Predicting equity and bond returns
“[The systematic default measure] predicts future aggregate returns for both equities and corporate bonds…The predictability results are robust to out-of-sample tests. In addition, stocks with higher systematic default betas earn lower average returns, consistent with these stocks being a hedge against increases in systematic default risk.”
“Systematic default significantly predicts equity index excess returns, particularly at horizons of one month to one year. For example, a one standard deviation increase in the systematic default measure predicts an increase in the one-year excess returns of 10.79% for the CRSP equal-weighted index…
Default risk is particularly relevant for smaller firms…[However] systematic default does [also] predict future defaults of S&P 500 firms, especially those with speculative-grade ratings. The return predictability for the S&P 500 index, though weaker than for the CRSP equal-weighted index, is consistent with default risk also being important for some S&P 500 firms.”
“For bonds, we find significant predictability for the BAA index at horizons of one month to three years, but much weaker predictability for the AAA index (only significant at the one-month horizon)… Because BAA bonds are subject to higher default risk than AAA or Treasury bonds, it is natural that our measure of systematic default should predict a greater increase in the required rate of return for them. Moreover, flight-to-safety may further increase the difference in expected returns between risky and safe bonds.”
“We test for return predictability for the Barclays speculative-grade bond index, finding stronger results than for the BAA index, consistent with systematic default being even more important for lower credit quality bonds.”
“To evaluate the out-of-sample performance of our systematic default measure, we use only the data available up to time t and estimate a univariate predictive regression of index excess returns. Then we construct an out-of-sample forecast of the index return for the next n-month holding period. To allow for enough observations in forming the initial estimate, we use the first half of the sample as the minimum burn-in period… We find positive and statistically significant OOS R2’s for equity indices at most horizons… For bond indices, we find positive and significant OOS R2’s for the BAA index up to the three-year horizon.”

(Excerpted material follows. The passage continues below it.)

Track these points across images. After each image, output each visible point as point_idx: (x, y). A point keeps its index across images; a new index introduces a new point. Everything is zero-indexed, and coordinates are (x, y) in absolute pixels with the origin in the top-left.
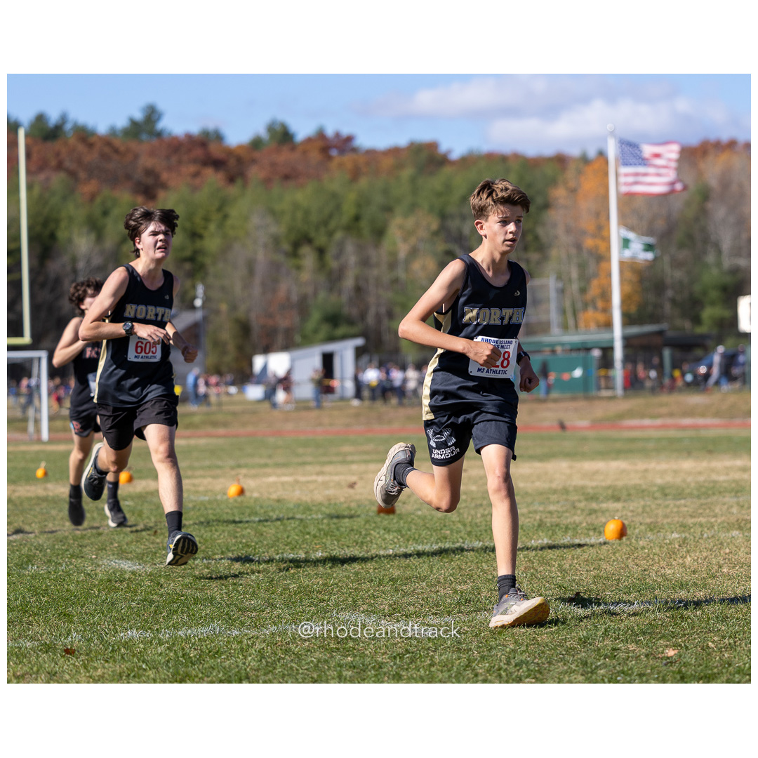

“[The] evidence… suggests that the bulk of the return predictability arises from the price of risk. In bad times, as measured by high systematic default, investors require greater compensation for taking on risk in equilibrium…Our empirical results on the sources of return predictability suggest that risk premia increase exactly when there is an elevated threat of correlated defaults.”
“Even when predicting sector returns, it is the aggregate systematic default probability, not sector-level joint default probabilities, that drives the results.”